### GOAL OF THE EXERCISE
Reproduce every one of the following entries word for word, omitting the pictures from your response.

### DATASET RECORDS
◇ ◇ ◇ ◇
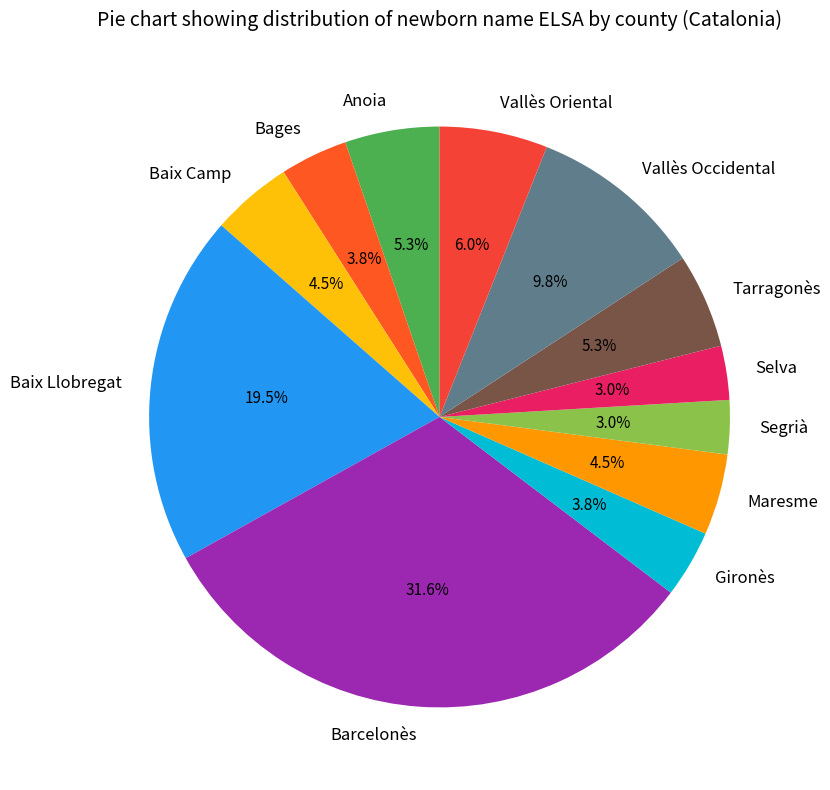

Does Bages represent more than half of the total?

No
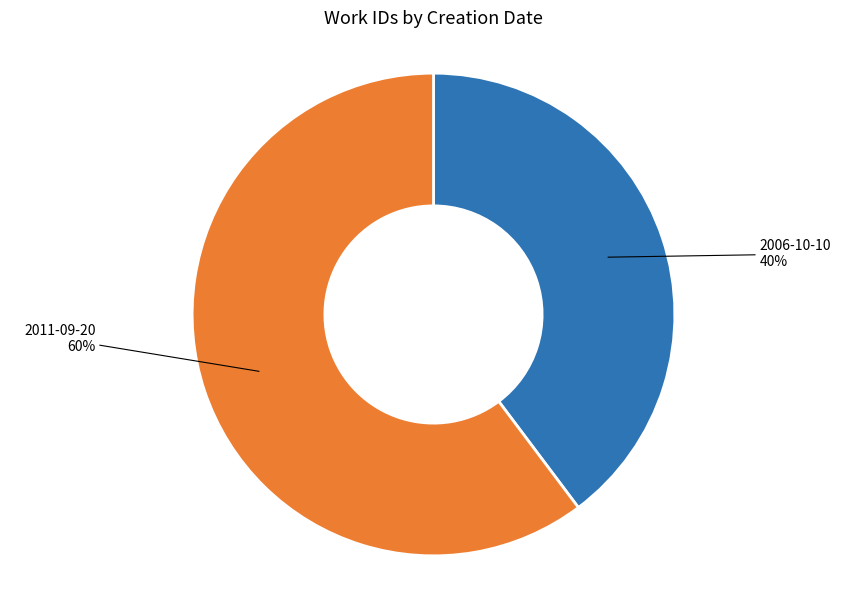

To the nearest percent, what is the difference between the largest and smallest slice percentages?

20%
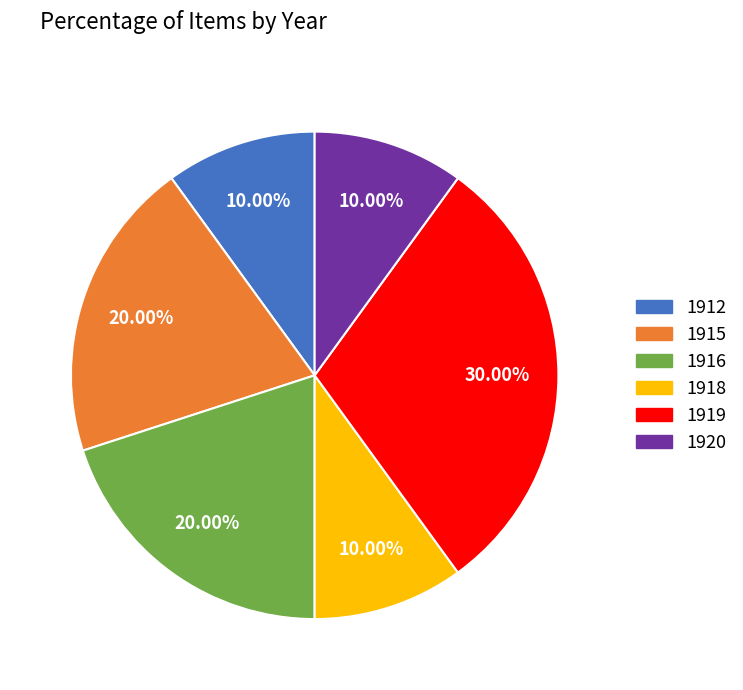

True or false: 1918 accounts for 10% of the total.

True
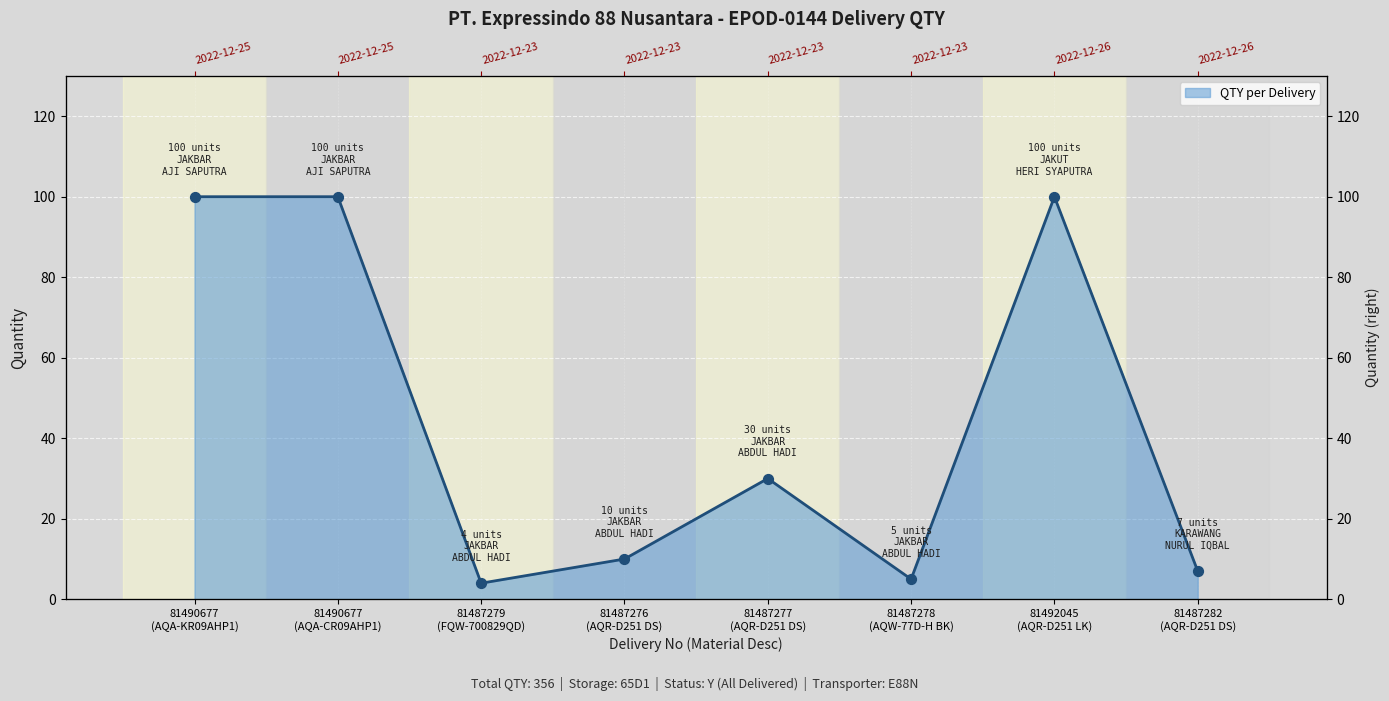

Which has a higher value, 81490677
(AQA-CR09AHP1) or 81487278
(AQW-77D-H BK)?

81490677
(AQA-CR09AHP1)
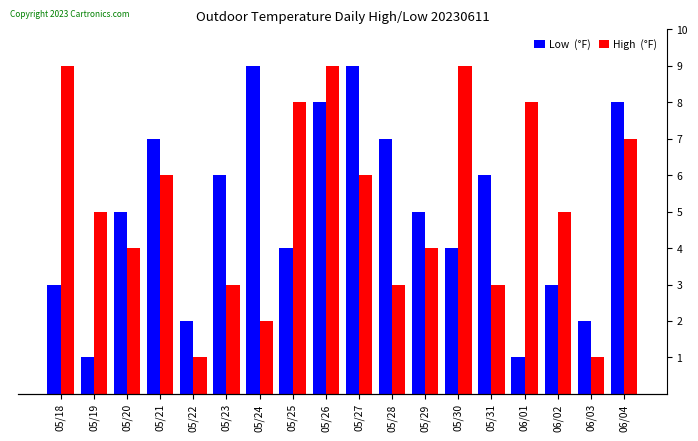

Which has a higher value, 05/27 or 05/24?

05/27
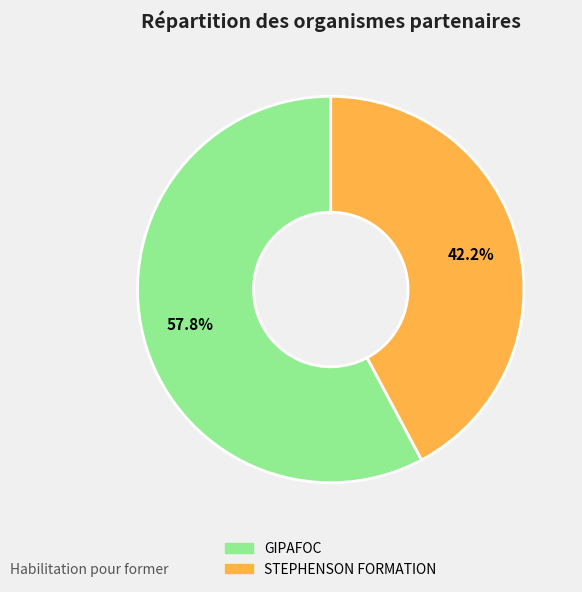

How much of the chart is everything except GIPAFOC?

42.2%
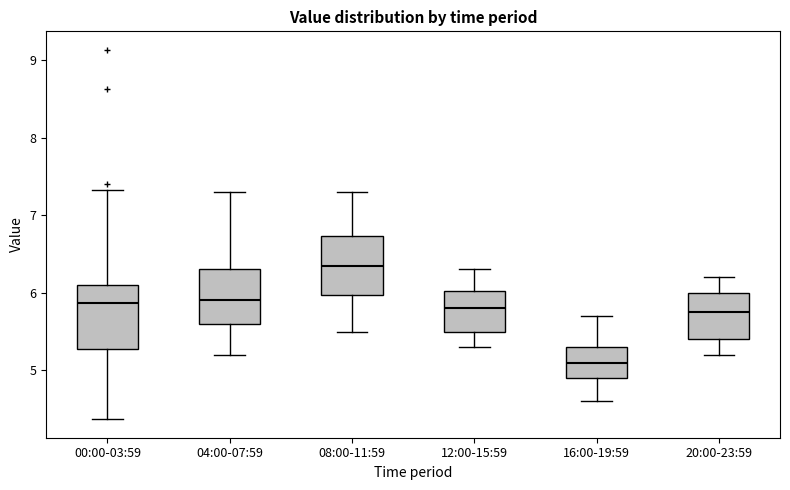

Which box's median line is the highest?

08:00-11:59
◇ ◇ ◇ ◇
### TASK OUTPUT
Does Bages represent more than half of the total?

No

To the nearest percent, what is the difference between the largest and smallest slice percentages?

20%

True or false: 1918 accounts for 10% of the total.

True

Which has a higher value, 81490677
(AQA-CR09AHP1) or 81487278
(AQW-77D-H BK)?

81490677
(AQA-CR09AHP1)

Which has a higher value, 05/27 or 05/24?

05/27

How much of the chart is everything except GIPAFOC?

42.2%

Which box's median line is the highest?

08:00-11:59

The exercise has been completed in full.